In speaking with a blogger, Valve Co-founder Gabe Newell confirmed that he is still hating “most DRM strategies” and hopes publishers will continue to “abandon” bad approaches to beating pirates.
Blogger Paul Reisinger, concerned about Electronic Arts’ involvement with Left 4 Dead and the publisher’s issues during the Spore DRM disaster, emailed Newell, who has been very vocal against abusive digital rights management, for answers to his questions.
“Left 4 Dead is developed entirely by Valve. Steam revenue for our games is not shared with third parties,” explained Newell, addressing Reisinger’s worries that EA had played a part of the game’s creation. “Around the world we have a number of distribution partners to handle retail distribution of our games (i.e. make discs and boxes). EA is one of those partners.”
His company’s partnership with EA didn’t restrain him from commenting on some of its anti-piracy ideas, though: “As far as DRM goes, most DRM strategies are just dumb.

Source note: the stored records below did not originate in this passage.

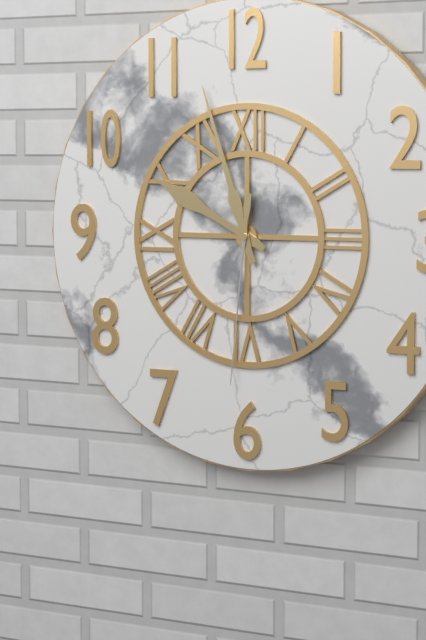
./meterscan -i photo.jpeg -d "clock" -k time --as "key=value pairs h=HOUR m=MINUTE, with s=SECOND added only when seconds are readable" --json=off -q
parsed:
h=9 m=57 s=31
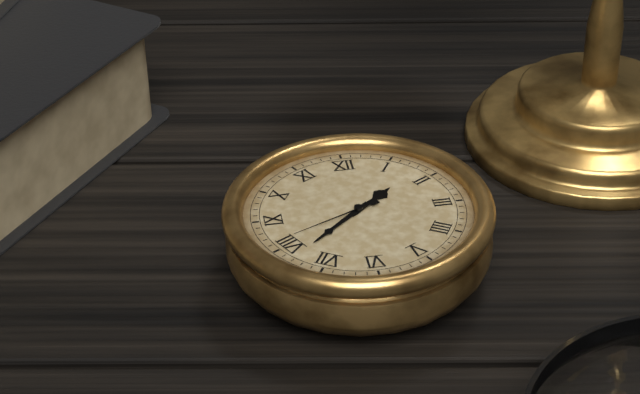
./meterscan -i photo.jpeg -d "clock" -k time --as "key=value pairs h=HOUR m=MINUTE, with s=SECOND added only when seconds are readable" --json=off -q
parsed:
h=1 m=38 s=41
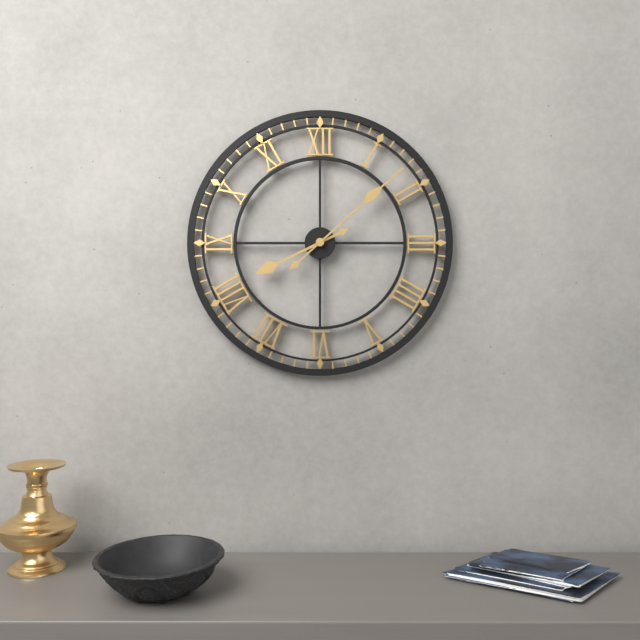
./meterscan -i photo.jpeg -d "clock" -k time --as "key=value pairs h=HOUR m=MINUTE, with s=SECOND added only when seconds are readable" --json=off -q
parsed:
h=8 m=8
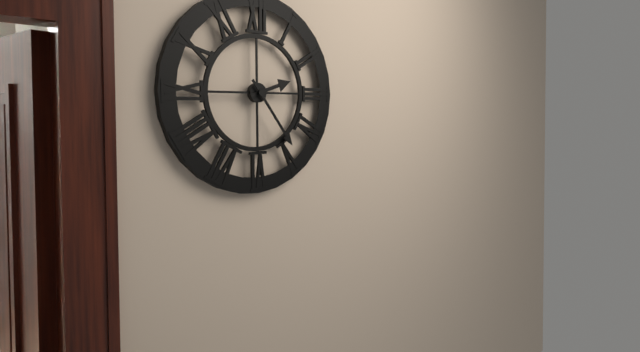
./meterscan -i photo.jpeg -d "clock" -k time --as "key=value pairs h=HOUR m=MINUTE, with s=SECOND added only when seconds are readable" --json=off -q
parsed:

The goal should be to create greater value for customers through service value (make it easy for me to play my games whenever and wherever I want to), not by decreasing the value of a product (maybe I’ll be able to play my game and maybe I won’t).”
He is hoping that he can “discourage other developers and publishes from using the broken DRM offerings,” and believes he is succeeding due to “a groundswell to abandon those approaches.”